**Text passage:**
###

And for Mr. Hirsch himself? He lives with his wife and two young children in a $4.3-million log home on the shore of Lake Joseph. There are two guest houses, two housekeepers, a home theatre and automatic gates. "I don't really advertise the way I live," he says. "But to my clients, there's nothing unusual about it."

Mr. Hirsh, who began his career in Whistler, B.C., believes Muskoka is one of the best spots in Canada to pursue high-end construction. "You have to look at a place and ask whether it can support multimillion-dollar projects," he says. "This place can."

But large-scale building in Muskoka is not for the faint of heart. Materials have to be shipped from larger centres, then transported to remote sites, often by water or up treacherous inclines. Crews have to deal with mosquitoes in the summer and brutal cold in the winter. Mr. Hirsh has made a bit of a specialty of massive, clifftop projects that require schlepping thousands of tonnes of wood, steel and concrete up steep slopes.

"You do what you have to do," he says.

Unlike with a traditional, small-time cottage builder, Mr. Hirsh's operation is vertically integrated. He designs homes with a computerized drafting system, then builds them using in-house labour and equipment. He has 70 employees, a hangar-sized workshop, excavation equipment, construction barges and a $300,000 portable crane that allows his crews to bring in prebuilt modules.

The money to be made in luxury construction has meant a brand-new lifestyle for Mr. Judges as well. When the builder started out, he drove a station wagon with a beat-up trailer to haul materials. Now, he lives in a deluxe home and his work truck is a Lincoln. And that's hardly unusual in these parts: The Tim Hortons parking lot in Bracebridge is often packed with high-end, fully loaded contractor's vehicles.

But the new prosperity has brought a bit of the big-city grind with it too. "In the old days, everyone shut down in the fall, went on pogey, then spent the winter ice fishing," Mr. Judges says. "Now, all the guys have car payments and kids in university, and the clients want you all the time. So you never stop."

About 20 minutes from Bracebridge, Walkers Point Marina is a steel-and-glass testament to the changes that have unfolded in Muskoka. When it opened in 1980, the marina consisted of little more than a rickety dock, a gas pump and a timber shack where founders Sharon and Earl Dunn fixed outboard motors. Today, it looks like a waterfront Mercedes dealership.

"It's not like the old days," says owner John Dunn, nephew of the founders. "Our clients have money and they want nice things."

###

**To do:**
- a) Reproduce the stretch of the Muskoka text from "But the new" through "waterfront Mercedes dealership.", substituting "snowmobiling" for "ice fishing".
- b) Answer these questions from the Muskoka text, one per line:
(i) Where did Mr. Hirsh begin his career?
(ii) How many employees does Mr. Hirsh have?
(iii) In what year did Walkers Point Marina open?
- c) Recast the paragraph of the Muskoka text beginning "Unlike with a traditional, small-time cottage builder" as a short list that keeps its main facts.

Saved data entries
###

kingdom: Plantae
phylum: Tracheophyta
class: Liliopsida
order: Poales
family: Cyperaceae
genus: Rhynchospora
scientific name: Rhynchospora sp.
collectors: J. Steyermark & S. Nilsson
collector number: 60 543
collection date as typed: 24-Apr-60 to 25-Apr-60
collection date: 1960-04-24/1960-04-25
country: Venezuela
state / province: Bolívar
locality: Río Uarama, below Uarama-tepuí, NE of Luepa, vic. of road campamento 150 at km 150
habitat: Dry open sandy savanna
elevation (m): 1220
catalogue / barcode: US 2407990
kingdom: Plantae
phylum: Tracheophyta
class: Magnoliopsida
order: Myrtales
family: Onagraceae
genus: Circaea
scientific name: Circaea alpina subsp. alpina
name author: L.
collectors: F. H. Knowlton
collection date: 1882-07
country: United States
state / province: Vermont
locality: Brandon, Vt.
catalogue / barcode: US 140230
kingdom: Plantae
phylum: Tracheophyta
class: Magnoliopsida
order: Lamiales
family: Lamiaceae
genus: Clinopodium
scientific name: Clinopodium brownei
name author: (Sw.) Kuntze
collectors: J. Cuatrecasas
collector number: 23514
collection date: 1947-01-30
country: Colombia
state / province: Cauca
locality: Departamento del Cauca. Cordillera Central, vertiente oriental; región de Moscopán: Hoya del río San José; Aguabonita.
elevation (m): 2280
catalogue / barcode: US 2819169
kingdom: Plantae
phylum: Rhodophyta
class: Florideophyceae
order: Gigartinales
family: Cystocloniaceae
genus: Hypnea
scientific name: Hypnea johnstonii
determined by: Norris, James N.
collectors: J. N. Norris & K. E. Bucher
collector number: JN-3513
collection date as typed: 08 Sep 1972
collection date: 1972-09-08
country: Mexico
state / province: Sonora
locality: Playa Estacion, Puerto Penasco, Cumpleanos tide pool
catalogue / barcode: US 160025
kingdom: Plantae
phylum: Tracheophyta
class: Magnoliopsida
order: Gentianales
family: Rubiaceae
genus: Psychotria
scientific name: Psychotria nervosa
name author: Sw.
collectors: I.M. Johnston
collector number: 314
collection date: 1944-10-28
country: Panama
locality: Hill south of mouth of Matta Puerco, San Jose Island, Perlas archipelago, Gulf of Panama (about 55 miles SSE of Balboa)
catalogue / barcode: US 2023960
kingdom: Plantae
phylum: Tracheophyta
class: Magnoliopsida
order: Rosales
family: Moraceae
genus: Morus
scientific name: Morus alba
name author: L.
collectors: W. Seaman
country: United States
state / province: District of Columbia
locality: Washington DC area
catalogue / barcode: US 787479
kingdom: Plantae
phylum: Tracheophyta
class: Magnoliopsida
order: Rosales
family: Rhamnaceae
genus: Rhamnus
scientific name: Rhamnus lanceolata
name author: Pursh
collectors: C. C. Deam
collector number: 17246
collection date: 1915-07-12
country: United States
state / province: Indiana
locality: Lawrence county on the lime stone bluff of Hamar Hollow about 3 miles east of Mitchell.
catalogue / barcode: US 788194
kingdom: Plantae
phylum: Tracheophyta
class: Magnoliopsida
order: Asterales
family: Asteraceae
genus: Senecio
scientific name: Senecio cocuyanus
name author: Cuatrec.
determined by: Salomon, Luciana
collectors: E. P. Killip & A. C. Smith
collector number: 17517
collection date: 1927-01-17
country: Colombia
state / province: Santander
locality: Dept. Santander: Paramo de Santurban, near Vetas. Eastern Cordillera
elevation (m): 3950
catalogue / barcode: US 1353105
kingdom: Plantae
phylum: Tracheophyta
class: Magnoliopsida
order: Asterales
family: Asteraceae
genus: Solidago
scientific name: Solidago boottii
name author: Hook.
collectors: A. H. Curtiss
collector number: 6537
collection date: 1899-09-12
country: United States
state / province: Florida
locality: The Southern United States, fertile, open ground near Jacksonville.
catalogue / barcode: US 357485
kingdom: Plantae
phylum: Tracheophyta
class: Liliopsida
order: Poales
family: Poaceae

###

**Solutions to the tasks:**
- a)
But the new prosperity has brought a bit of the big-city grind with it too. "In the old days, everyone shut down in the fall, went on pogey, then spent the winter snowmobiling," Mr. Judges says. "Now, all the guys have car payments and kids in university, and the clients want you all the time. So you never stop."

About 20 minutes from Bracebridge, Walkers Point Marina is a steel-and-glass testament to the changes that have unfolded in Muskoka. When it opened in 1980, the marina consisted of little more than a rickety dock, a gas pump and a timber shack where founders Sharon and Earl Dunn fixed outboard motors. Today, it looks like a waterfront Mercedes dealership.

- b)
(i) Whistler, B.C.
(ii) 70
(iii) 1980

- c)
- Mr. Hirsh's operation is vertically integrated, unlike a traditional small-time cottage builder's.
- He designs homes with a computerized drafting system.
- He builds them with in-house labour and equipment.
- He has 70 employees, a hangar-sized workshop, excavation equipment and construction barges.
- He also has a $300,000 portable crane that lets his crews bring in prebuilt modules.